If you put in many years of hard work at top academic institutions and ended up becoming the world’s leading expert at predicting the weather two months in advance, who do you think is the best employer to monetize your skills? Oh the answer is pretty much always “an enormous multi-strategy hedge fund.” The Financial Times reports:
In 2018 Ken Griffin’s Citadel hired a group of scientists and analysts whose weather forecasts were more accurate than those of most meteorological offices. …
Griffin and his senior team are attracted [to commodities] by the size of the asset class, its low correlation with other markets and its complexity. In gas, supply can be mapped and analysed by his large teams of researchers while the many gas hubs across the US and beyond offer numerous prices that can be traded.
Forecasting demand is much harder. Weather heavily influences usage, which is higher during hot summers because of air conditioners and in cold winters as homes are heated.
This is where Citadel is seen as having a key advantage, with its traders fed information by a weather team that uses supercomputers to run forecasts and includes specialists in areas such as thunderstorm and tropical cyclone prediction. Much of the team is based in London — well placed to capitalise on volatile European gas and power prices.

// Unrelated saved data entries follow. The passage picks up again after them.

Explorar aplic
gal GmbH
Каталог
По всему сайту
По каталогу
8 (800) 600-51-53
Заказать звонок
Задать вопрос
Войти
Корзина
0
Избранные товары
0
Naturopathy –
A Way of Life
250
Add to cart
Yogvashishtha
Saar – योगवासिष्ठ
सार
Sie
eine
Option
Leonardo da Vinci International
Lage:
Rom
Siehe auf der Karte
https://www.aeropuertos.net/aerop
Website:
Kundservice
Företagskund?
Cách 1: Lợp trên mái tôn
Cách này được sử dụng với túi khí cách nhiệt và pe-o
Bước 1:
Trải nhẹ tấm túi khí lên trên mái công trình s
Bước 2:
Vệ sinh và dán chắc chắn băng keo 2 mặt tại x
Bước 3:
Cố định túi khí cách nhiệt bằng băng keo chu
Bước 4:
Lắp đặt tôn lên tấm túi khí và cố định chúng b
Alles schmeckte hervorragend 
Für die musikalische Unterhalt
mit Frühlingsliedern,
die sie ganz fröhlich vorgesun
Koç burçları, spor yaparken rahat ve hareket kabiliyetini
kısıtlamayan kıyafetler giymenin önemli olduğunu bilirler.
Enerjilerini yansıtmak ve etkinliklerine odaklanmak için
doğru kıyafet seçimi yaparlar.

It has been bolstered in recent years with hires out of academia. Head of weather Nicholas Klingaman, formerly at the UK’s National Centre for Atmospheric Science, specialises in “sub-seasonal” forecasts. Such predictions, typically for up to two months ahead, are far more difficult than shorter-term forecasts and highly lucrative if accurate.
I feel like this could be a good perk of working at Citadel? Like if you are planning a ski trip or a beach vacation two months from now, call up the natural gas desk and they’ll tell you what the weather will be like? Citadel’s biggest weather-related move in recent years was probably moving its headquarters from Chicago to Miami, and you probably didn’t need an advanced degree in meteorology to know that that would be an improvement, but still.
It is always sort of a mixed bag, when investment firms are the highest bidder for this sort of useful-in-real-life talent and knowledge. On the one hand, wouldn’t it be nice if your phone’s weather app was super-accurate two months out? Or if farmers, utilities, etc. had this forecasting ability, instead of a hedge fund? On the other hand, I suppose the farmers, utilities, etc. get the information indirectly, in the form of price signals. And the hedge-fund bid for meteorological knowledge probably makes meteorology a more lucrative field, which leads to more and better meteorologists, which trickles down to the rest of us?